The first line (that isn't a comment) puts every link (the href=\" part denotes links) on its own line (the "return") with the forumURL at the front.

The second line replaces the suffix with the character • and a return to further separate the URLs we want on their own lines.

In other words, EVERY link is started on a new line, but only the URLs with a matching suffix - the "new post" links - will end with the • character.

But this replaceText bit, what's that? Simply this:

to replaceText from textToFind to replacementText for sourceText
    set AppleScript's text item delimiters to {textToFind}
    set sourceTextList to every text item of sourceText
    set AppleScript's text item delimiters to {replacementText}
    return sourceTextList as text
end replaceText

A quick and easy way to replace text.

Moving on, we've now got all of the URLs we want on a line that begins with the forumURL and ends with •. So…

-- Match.
set linkList to {}
set rawSourceParagraphs to paragraphs in rawSource
repeat with theLine in rawSourceParagraphs
    if theLine ends with "•" then
        set theLine to replaceText from "•" to "" for theLine
        set theLine to replaceText from "&amp;" to "&" for theLine
        set linkList to linkList & theLine
    end if
end repeat

First we set a new global variable linkList to an empty set. Then we set the variable rawSourceParagraphs to a list of the paragraphs in rawSource - this simply makes every new line a paragraph and thus a separate item in the list.

We want to cycle through rawSourceParagraphs and pull out the relevant URLs - remember they'll end with •. Since we know that, we quickly look at the lines (or paragraphs) that end with • and replace the bullet with nothing. Some sites encode & as &amp; so we convert it back because we just want the symbol in our URL.

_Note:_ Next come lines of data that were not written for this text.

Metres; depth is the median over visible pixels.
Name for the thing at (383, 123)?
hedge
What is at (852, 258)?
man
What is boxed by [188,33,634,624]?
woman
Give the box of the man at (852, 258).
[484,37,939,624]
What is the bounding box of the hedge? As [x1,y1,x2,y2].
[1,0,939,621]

Then we add the new URL to the existing list "linkList" ((I know, if you've programed a linked list this is somewhat confusing. I probably could have called this variable "urlList" but I found the slight confusion between linked lists and linkList amusing.)).

So now we've got a list of links we want to open.

tell application "Safari"
    repeat with theLink in reverse of linkList
        try
            open location theLink
        end try
    end repeat

if extraLocation is not "" then open location extraLocation

    -- Go back to original page
    if (count of linkList) > 0 then open location siteURL
end tell

This should be pretty easy to figure out. One nice thing was the in reverse addition to the repeat with. This opens the links farther down on the page (typically the older threads) first, so you can work your way up to the newest posts. It's how I prefer to read forums.

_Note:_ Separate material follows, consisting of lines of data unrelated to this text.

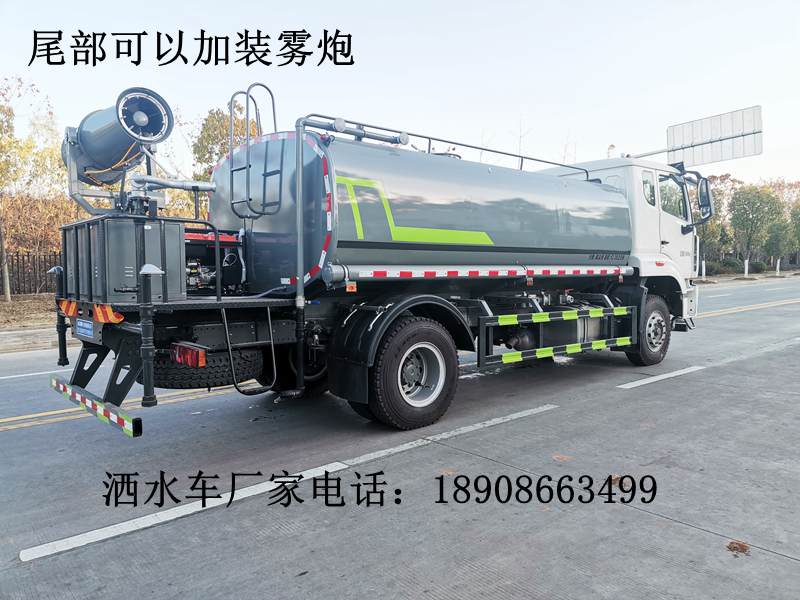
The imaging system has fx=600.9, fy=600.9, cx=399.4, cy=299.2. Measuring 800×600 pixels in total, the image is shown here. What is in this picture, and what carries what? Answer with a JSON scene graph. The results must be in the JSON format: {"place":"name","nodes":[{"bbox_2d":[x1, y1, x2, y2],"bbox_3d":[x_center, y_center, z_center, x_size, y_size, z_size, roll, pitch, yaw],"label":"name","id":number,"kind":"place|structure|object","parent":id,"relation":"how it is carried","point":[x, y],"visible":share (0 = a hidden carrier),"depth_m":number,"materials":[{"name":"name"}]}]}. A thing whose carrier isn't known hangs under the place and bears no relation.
{"place":"outdoors","nodes":[
{"label":"outdoors","id":0,"kind":"place"},
{"bbox_2d":[0,292,57,331],"label":"verge","id":1,"kind":"structure","parent":0,"point":[37,303],"materials":[{"name":"brown"}]},
{"bbox_2d":[1,251,60,295],"bbox_3d":[-12.102,-0.786,18.225,8.632,1.403,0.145,-3,5,-40],"label":"fence","id":2,"kind":"object","parent":1,"relation":"on","point":[24,261],"visible":0.53,"depth_m":18.69,"materials":[{"name":"brown metal"}]},
{"bbox_2d":[0,78,69,298],"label":"tree","id":3,"kind":"object","parent":1,"relation":"on","point":[48,155],"visible":0.85,"depth_m":17.74,"materials":[{"name":"plant"}]},
{"bbox_2d":[0,325,74,352],"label":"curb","id":4,"kind":"structure","parent":0,"point":[43,331],"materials":[{"name":"grey"}]},
{"bbox_2d":[0,0,799,190],"label":"sky","id":5,"kind":"structure","parent":0,"point":[592,98],"materials":[{"name":"white"}]},
{"bbox_2d":[0,277,799,599],"label":"road","id":6,"kind":"structure","parent":0,"point":[610,399],"materials":[{"name":"grey concrete"}]},
{"bbox_2d":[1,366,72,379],"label":"road marking","id":7,"kind":"object","parent":6,"relation":"on","point":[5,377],"visible":0.63,"depth_m":7.79,"materials":[{"name":"white paint"}]},
{"bbox_2d":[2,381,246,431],"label":"road marking","id":8,"kind":"object","parent":6,"relation":"on","point":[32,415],"visible":0.86,"depth_m":5.94,"materials":[{"name":"yellow paint"}]},
{"bbox_2d":[15,403,553,563],"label":"road marking","id":9,"kind":"object","parent":6,"relation":"on","point":[176,508],"visible":0.97,"depth_m":3.78,"materials":[{"name":"white paint"}]},
{"bbox_2d":[49,89,715,438],"bbox_3d":[0.799,-0.505,6.922,8.233,3.093,2.586,-3,5,-40],"label":"tanker truck","id":10,"kind":"object","parent":6,"relation":"on","point":[202,333],"visible":0.89,"depth_m":5.33,"materials":[{"name":"grey metal"}]},
{"bbox_2d":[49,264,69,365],"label":"sprinkler pipe","id":11,"kind":"object","parent":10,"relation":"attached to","point":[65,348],"visible":0.8,"depth_m":5.07,"materials":[{"name":"black metal"}]},
{"bbox_2d":[57,297,78,316],"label":"reflective tape","id":12,"kind":"object","parent":10,"relation":"attached to","point":[72,313],"visible":0.62,"depth_m":4.73,"materials":[{"name":"orange plastic"}]},
{"bbox_2d":[75,318,93,337],"bbox_3d":[-2.470,0.217,4.692,0.048,0.149,0.381,-3,5,-40],"label":"license plate","id":13,"kind":"object","parent":10,"relation":"attached to","point":[81,325],"visible":0.95,"depth_m":4.66,"materials":[{"name":"blue metal"}]},
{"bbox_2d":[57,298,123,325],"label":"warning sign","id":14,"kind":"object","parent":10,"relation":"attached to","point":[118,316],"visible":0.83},
{"bbox_2d":[48,375,143,436],"bbox_3d":[-2.323,0.735,4.417,0.108,0.131,1.939,-3,5,-40],"label":"striped bumper","id":15,"kind":"object","parent":10,"relation":"attached to","point":[100,412],"visible":0.93,"depth_m":4.12,"materials":[{"name":"metal"}]},
{"bbox_2d":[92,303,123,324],"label":"reflective tape","id":16,"kind":"object","parent":10,"relation":"attached to","point":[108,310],"visible":0.8,"depth_m":4.12,"materials":[{"name":"orange plastic"}]},
{"bbox_2d":[59,214,186,305],"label":"metal box","id":17,"kind":"object","parent":10,"relation":"on","point":[106,221],"visible":0.84,"depth_m":4.35,"materials":[{"name":"grey metal"}]},
{"bbox_2d":[63,86,173,190],"bbox_3d":[-2.459,-1.221,5.167,0.841,1.046,0.978,-3,5,-40],"label":"air blower","id":18,"kind":"object","parent":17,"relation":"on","point":[91,150],"visible":0.89,"depth_m":5.04,"materials":[{"name":"grey metal"}]},
{"bbox_2d":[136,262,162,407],"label":"sprinkler pipe","id":19,"kind":"object","parent":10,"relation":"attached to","point":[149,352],"visible":0.97,"depth_m":3.81,"materials":[{"name":"black metal"}]},
{"bbox_2d":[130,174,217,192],"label":"pipe","id":20,"kind":"object","parent":10,"relation":"attached to","point":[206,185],"visible":0.83,"depth_m":5.56,"materials":[{"name":"metal"}]},
{"bbox_2d":[170,342,206,367],"bbox_3d":[-1.496,0.380,4.210,0.158,0.161,0.354,-3,5,-40],"label":"tail light","id":21,"kind":"object","parent":10,"relation":"attached to","point":[187,350],"visible":0.74,"depth_m":4.13,"materials":[{"name":"red plastic"}]},
{"bbox_2d":[153,346,265,388],"bbox_3d":[-1.675,0.505,5.046,0.810,0.401,0.707,-3,5,-40],"label":"spare tire","id":22,"kind":"object","parent":10,"relation":"attached to","point":[174,373],"visible":0.58,"depth_m":4.79,"materials":[{"name":"black rubber"}]},
{"bbox_2d":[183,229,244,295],"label":"pump","id":23,"kind":"object","parent":10,"relation":"on","point":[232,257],"visible":0.45,"depth_m":5.45,"materials":[{"name":"black metal"}]},
{"bbox_2d":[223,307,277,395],"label":"step ladder","id":24,"kind":"object","parent":10,"relation":"attached to","point":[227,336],"visible":0.95,"depth_m":4.90,"materials":[{"name":"black metal"}]},
{"bbox_2d":[229,84,282,216],"bbox_3d":[-1.308,-1.375,5.539,0.380,1.223,0.600,-3,5,-40],"label":"ladder","id":25,"kind":"object","parent":10,"relation":"attached to","point":[274,115],"visible":0.94,"depth_m":5.47,"materials":[{"name":"metal"}]},
{"bbox_2d":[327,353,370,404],"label":"mud flap","id":26,"kind":"object","parent":10,"relation":"hanging from","point":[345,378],"visible":0.79,"depth_m":4.87,"materials":[{"name":"black rubber"}]},
{"bbox_2d":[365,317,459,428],"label":"wheel","id":27,"kind":"object","parent":10,"relation":"attached to","point":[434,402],"visible":0.96,"depth_m":5.02,"materials":[{"name":"black rubber"}]},
{"bbox_2d":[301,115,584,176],"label":"railing","id":28,"kind":"object","parent":10,"relation":"attached to","point":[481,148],"visible":0.58,"depth_m":6.13,"materials":[{"name":"metal"}]},
{"bbox_2d":[328,264,635,280],"bbox_3d":[1.123,-0.284,5.966,3.915,0.101,0.153,-3,5,-40],"label":"reflective strip","id":29,"kind":"object","parent":10,"relation":"attached to","point":[554,273],"visible":0.98,"depth_m":5.47,"materials":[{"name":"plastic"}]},
{"bbox_2d":[475,305,636,367],"bbox_3d":[1.765,0.347,6.364,2.586,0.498,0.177,-3,5,-40],"label":"guard rail","id":30,"kind":"object","parent":10,"relation":"attached to","point":[575,348],"visible":0.97,"depth_m":6.16,"materials":[{"name":"metal"}]},
{"bbox_2d":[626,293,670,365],"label":"wheel","id":31,"kind":"object","parent":10,"relation":"attached to","point":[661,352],"visible":0.66,"depth_m":7.91,"materials":[{"name":"black rubber"}]},
{"bbox_2d":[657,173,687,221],"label":"truck window","id":32,"kind":"structure","parent":10,"relation":"in","point":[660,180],"depth_m":8.35,"materials":[{"name":"glass"}]},
{"bbox_2d":[695,176,713,223],"bbox_3d":[4.449,-1.486,8.843,0.438,0.645,0.296,-3,5,-40],"label":"side mirror","id":33,"kind":"object","parent":10,"relation":"attached to","point":[708,195],"visible":0.76,"depth_m":8.74,"materials":[{"name":"black mirror"}]},
{"bbox_2d":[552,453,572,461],"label":"leaf","id":34,"kind":"object","parent":6,"relation":"on","point":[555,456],"visible":0.85,"depth_m":4.39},
{"bbox_2d":[608,474,623,487],"bbox_3d":[1.426,1.179,3.979,0.200,0.035,0.170,-3,5,-40],"label":"leaf","id":35,"kind":"object","parent":6,"relation":"on","point":[616,478],"visible":0.5,"depth_m":3.95,"materials":[{"name":"brown plant"}]},
{"bbox_2d":[617,365,702,388],"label":"road marking","id":36,"kind":"object","parent":6,"relation":"on","point":[658,377],"visible":0.97,"depth_m":7.28,"materials":[{"name":"white paint"}]},
{"bbox_2d":[726,540,750,555],"bbox_3d":[1.688,1.230,3.013,0.132,0.028,0.152,2,4,31],"label":"leaf","id":37,"kind":"object","parent":6,"relation":"on","point":[734,547],"visible":0.9,"depth_m":2.99,"materials":[{"name":"brown plant"}]},
{"bbox_2d":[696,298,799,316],"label":"road marking","id":38,"kind":"object","parent":6,"relation":"on","point":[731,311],"visible":0.86,"depth_m":16.76,"materials":[{"name":"yellow paint"}]},
{"bbox_2d":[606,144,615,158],"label":"street lamp","id":39,"kind":"object","parent":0,"point":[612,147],"visible":0.29,"depth_m":10.82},
{"bbox_2d":[667,105,762,166],"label":"road sign","id":40,"kind":"object","parent":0,"point":[676,131],"visible":0.9,"depth_m":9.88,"materials":[{"name":"white metal"}]},
{"label":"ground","id":41,"kind":"structure","parent":0},
{"bbox_2d":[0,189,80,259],"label":"shrub","id":42,"kind":"object","parent":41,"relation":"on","point":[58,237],"visible":0.54,"depth_m":19.71,"materials":[{"name":"plant"}]},
{"bbox_2d":[192,103,257,181],"bbox_3d":[-6.256,-4.123,23.131,3.417,6.677,3.497,-3,5,-40],"label":"tree","id":43,"kind":"object","parent":41,"relation":"on","point":[211,152],"visible":0.35,"depth_m":22.08,"materials":[{"name":"green plant"}]},
{"bbox_2d":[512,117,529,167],"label":"bare tree","id":44,"kind":"object","parent":41,"relation":"on","point":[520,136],"visible":0.4,"depth_m":20.85,"materials":[{"name":"plant"}]},
{"bbox_2d":[701,259,705,279],"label":"tree trunk","id":45,"kind":"object","parent":41,"relation":"on","point":[703,269],"visible":0.9,"materials":[{"name":"white paint"}]},
{"bbox_2d":[694,173,730,267],"bbox_3d":[18.733,-4.714,37.543,3.801,6.268,3.762,-3,5,-40],"label":"tree","id":46,"kind":"object","parent":41,"relation":"on","point":[719,194],"visible":0.48,"depth_m":36.71,"materials":[{"name":"green plant"}]},
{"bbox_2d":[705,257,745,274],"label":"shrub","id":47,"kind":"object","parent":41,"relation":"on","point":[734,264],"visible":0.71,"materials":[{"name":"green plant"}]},
{"bbox_2d":[744,258,748,276],"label":"tree trunk","id":48,"kind":"object","parent":41,"relation":"on","point":[746,273],"visible":0.94,"materials":[{"name":"white paint"}]},
{"bbox_2d":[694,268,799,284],"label":"curb","id":49,"kind":"structure","parent":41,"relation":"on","point":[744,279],"depth_m":37.65,"materials":[{"name":"grey"}]},
{"bbox_2d":[728,184,781,270],"label":"tree","id":50,"kind":"object","parent":41,"relation":"on","point":[762,202],"visible":0.97,"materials":[{"name":"green plant"}]},
{"bbox_2d":[748,260,766,273],"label":"shrub","id":51,"kind":"object","parent":41,"relation":"on","point":[761,268],"visible":0.8,"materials":[{"name":"green plant"}]},
{"bbox_2d":[776,258,780,274],"label":"tree trunk","id":52,"kind":"object","parent":41,"relation":"on","point":[777,266],"visible":0.94,"materials":[{"name":"white paint"}]},
{"bbox_2d":[766,199,798,271],"label":"tree","id":53,"kind":"object","parent":41,"relation":"on","point":[775,227],"visible":0.77,"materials":[{"name":"green plant"}]}
]}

The last line with (count of linkList) refreshes the original page if there are new posts. The primary reason? To take you back to the first tab which should appear right before the oldest thread, so you can close it and just move through your tabs, left to right, easily ((Depending on your Safari settings, of course. Mine open new links in tabs and to the right of the current tab.)).

One bit not explained is the "extraLocation" variable. You can use it to open a page you always visit on that particular site or, as I'll demonstrate below, to open your private messages window if you have any private messages. This block goes right beneath the set forumURL bit:

if rawSource does not contain "/messages/\">0 New Messages" then
set extraLocation to "http://thesandtrap.com/messages/"
end if

Easy enough, eh?!

I'm sure the script could be improved (I made a small improvement today, in fact), but it works for me and I don't have to worry about it, so there you go.

P.S. I do hope the copying/pasting and formatting to special characters doesn't goof things up. I've taken care to get the & and &amp; and other entities and formatting and such correct, but if I've missed something somewhere, please let me know.